For API route and queue consumer errors, start from APM spans matching:

text
operation_name:(http.server OR bullmq.consumer) status:error env:<prod-env>

Then narrow by service, resource_name, route, queue, consumer, status code, error type, or monitor time window. For failed trace samples, explicitly query related Datadog logs and error records using the trace ID, span ID, service, resource name, environment, and same time window. If no related logs or error records are found, write No measurements found.

Before finalizing, compare the final Datadog alerts table against the full paginated alert/event sweep. Confirm every production monitor title seen during the window appears in the table or is explicitly excluded as non-prod.

Datadog Logs Table

Use this table for the most frequent production error-log patterns from the review window. This is a broad log-health pass and is separate from the alert cluster rows above, though rows should cross-link when possible.

Start from a Datadog Logs query shaped like:

text
status:error

Scope it to the review window and production environments in scope. Prefer the Datadog pattern/clustering view using the log message field as the clustering pattern field.
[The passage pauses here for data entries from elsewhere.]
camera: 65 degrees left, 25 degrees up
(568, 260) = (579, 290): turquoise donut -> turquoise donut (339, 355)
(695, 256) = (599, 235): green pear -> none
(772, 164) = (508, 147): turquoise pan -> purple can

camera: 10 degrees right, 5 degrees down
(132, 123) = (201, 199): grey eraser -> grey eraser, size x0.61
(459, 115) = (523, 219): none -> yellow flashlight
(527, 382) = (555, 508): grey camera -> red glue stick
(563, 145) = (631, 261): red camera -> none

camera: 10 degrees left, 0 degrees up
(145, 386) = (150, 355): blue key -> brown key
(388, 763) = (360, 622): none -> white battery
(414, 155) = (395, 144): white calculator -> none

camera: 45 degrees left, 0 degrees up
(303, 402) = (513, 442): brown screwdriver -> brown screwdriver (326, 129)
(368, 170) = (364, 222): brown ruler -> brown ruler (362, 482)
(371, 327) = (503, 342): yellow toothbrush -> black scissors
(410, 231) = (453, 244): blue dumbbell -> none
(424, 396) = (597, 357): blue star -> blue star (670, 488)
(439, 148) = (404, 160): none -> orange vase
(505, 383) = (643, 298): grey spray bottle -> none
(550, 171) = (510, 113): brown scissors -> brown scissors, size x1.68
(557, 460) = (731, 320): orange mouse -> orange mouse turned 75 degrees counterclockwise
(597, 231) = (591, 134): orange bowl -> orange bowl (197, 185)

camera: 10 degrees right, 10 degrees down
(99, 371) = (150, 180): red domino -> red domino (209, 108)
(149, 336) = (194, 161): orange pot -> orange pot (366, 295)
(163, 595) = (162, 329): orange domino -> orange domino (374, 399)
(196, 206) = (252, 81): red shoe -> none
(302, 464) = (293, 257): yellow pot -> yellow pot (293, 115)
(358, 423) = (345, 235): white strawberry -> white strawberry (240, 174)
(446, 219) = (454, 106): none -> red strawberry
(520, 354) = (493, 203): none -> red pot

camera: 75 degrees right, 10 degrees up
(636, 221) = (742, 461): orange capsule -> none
Group or facet by service, env, and status when available, and sort by count descending. Review at least the top 10 patterns overall, plus any additional top pattern per production environment when the global top 10 is dominated by one env or service.

Exact Log PatternEnv / ServiceCount / ShareRepresentative ErrorRelated Signal / LinkDisposition

Column rules:

  • Exact Log Pattern: exact Datadog clustered pattern or exact raw log message. Preserve Datadog wildcard syntax such as [wildcard]...[/wildcard]. Do not paraphrase this column.
  • Env / Service: affected production envs and services.
  • Count / Share: count in the review window and share if available.
  • Representative Error: one exact short representative message, exception class, or stack/log summary. Avoid long stack traces.
  • Related Signal / Link: related Datadog alert row, trace, log query, incident.io incident, Linear issue, or none found.
  • Disposition: use known incident, tracked bug, needs investigation, expected/test, monitor noise, or unknown.

If a high-volume pattern maps to a failed API route or queue consumer, ensure the matching Datadog alert row includes the trace/log/error investigation. If a high-volume pattern has no alert/page row, keep it in this table anyway and mark it needs investigation or unknown based on evidence.

Output Format

Return valid Markdown only.

  • Use valid Markdown syntax for headings, links, and tables.
  • Include a space after list markers such as -, *, and 1..
  • Close links and parentheses correctly.
  • Do not emit malformed tables, dangling backticks, or partially opened code fences.
  • Escape table pipes inside log patterns or error messages when needed.
  • If a section would be fragile to format, prefer a plain paragraph over broken Markdown.